[[ MATERIAL TO PROCESS, beginning ]]

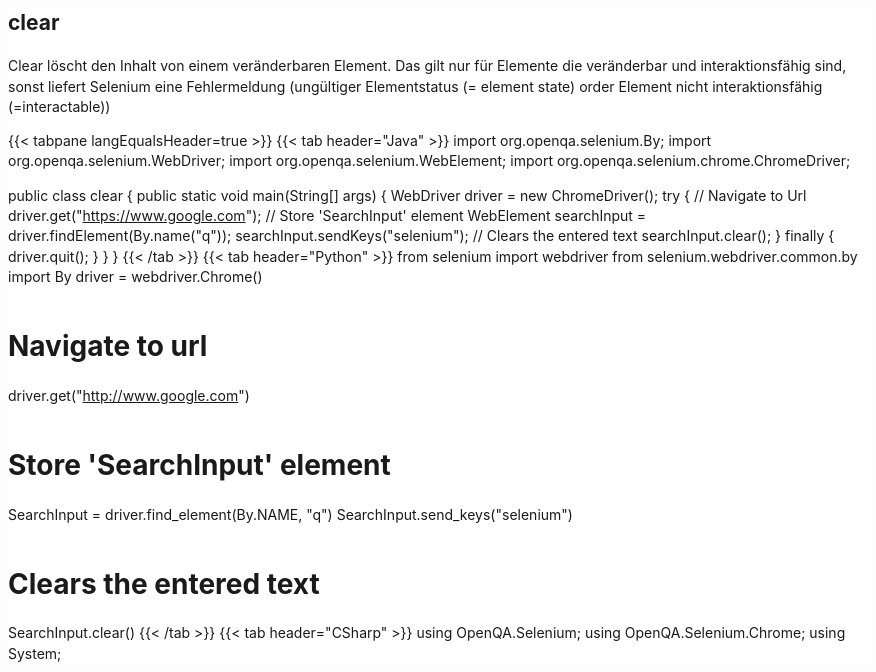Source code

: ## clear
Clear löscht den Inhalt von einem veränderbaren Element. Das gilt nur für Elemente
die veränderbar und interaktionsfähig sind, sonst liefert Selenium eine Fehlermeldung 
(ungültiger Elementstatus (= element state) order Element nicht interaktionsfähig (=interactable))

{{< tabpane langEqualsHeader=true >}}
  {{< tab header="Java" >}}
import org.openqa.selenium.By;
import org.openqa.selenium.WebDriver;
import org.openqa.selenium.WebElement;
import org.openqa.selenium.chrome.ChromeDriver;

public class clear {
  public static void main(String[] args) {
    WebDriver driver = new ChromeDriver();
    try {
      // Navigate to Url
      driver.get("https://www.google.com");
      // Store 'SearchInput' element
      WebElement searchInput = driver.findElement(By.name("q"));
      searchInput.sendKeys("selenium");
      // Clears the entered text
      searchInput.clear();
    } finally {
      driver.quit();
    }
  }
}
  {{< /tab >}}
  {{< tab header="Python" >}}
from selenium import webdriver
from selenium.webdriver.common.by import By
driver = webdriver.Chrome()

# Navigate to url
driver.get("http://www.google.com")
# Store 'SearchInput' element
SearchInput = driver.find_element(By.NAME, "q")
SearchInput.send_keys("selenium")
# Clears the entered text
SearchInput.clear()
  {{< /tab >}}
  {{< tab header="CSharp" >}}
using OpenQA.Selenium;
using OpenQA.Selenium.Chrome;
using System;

[[ MATERIAL TO PROCESS, end ]]

• **WHAT TO DO**
Transcribe all of the data above line for line without any changes, omitting the pictures.

• **TASK RESPONSE**
Source code

: ## clear
Clear löscht den Inhalt von einem veränderbaren Element. Das gilt nur für Elemente
die veränderbar und interaktionsfähig sind, sonst liefert Selenium eine Fehlermeldung 
(ungültiger Elementstatus (= element state) order Element nicht interaktionsfähig (=interactable))

{{< tabpane langEqualsHeader=true >}}
  {{< tab header="Java" >}}
import org.openqa.selenium.By;
import org.openqa.selenium.WebDriver;
import org.openqa.selenium.WebElement;
import org.openqa.selenium.chrome.ChromeDriver;

public class clear {
  public static void main(String[] args) {
    WebDriver driver = new ChromeDriver();
    try {
      // Navigate to Url
      driver.get("https://www.google.com");
      // Store 'SearchInput' element
      WebElement searchInput = driver.findElement(By.name("q"));
      searchInput.sendKeys("selenium");
      // Clears the entered text
      searchInput.clear();
    } finally {
      driver.quit();
    }
  }
}
  {{< /tab >}}
  {{< tab header="Python" >}}
from selenium import webdriver
from selenium.webdriver.common.by import By
driver = webdriver.Chrome()

# Navigate to url
driver.get("http://www.google.com")
# Store 'SearchInput' element
SearchInput = driver.find_element(By.NAME, "q")
SearchInput.send_keys("selenium")
# Clears the entered text
SearchInput.clear()
  {{< /tab >}}
  {{< tab header="CSharp" >}}
using OpenQA.Selenium;
using OpenQA.Selenium.Chrome;
using System;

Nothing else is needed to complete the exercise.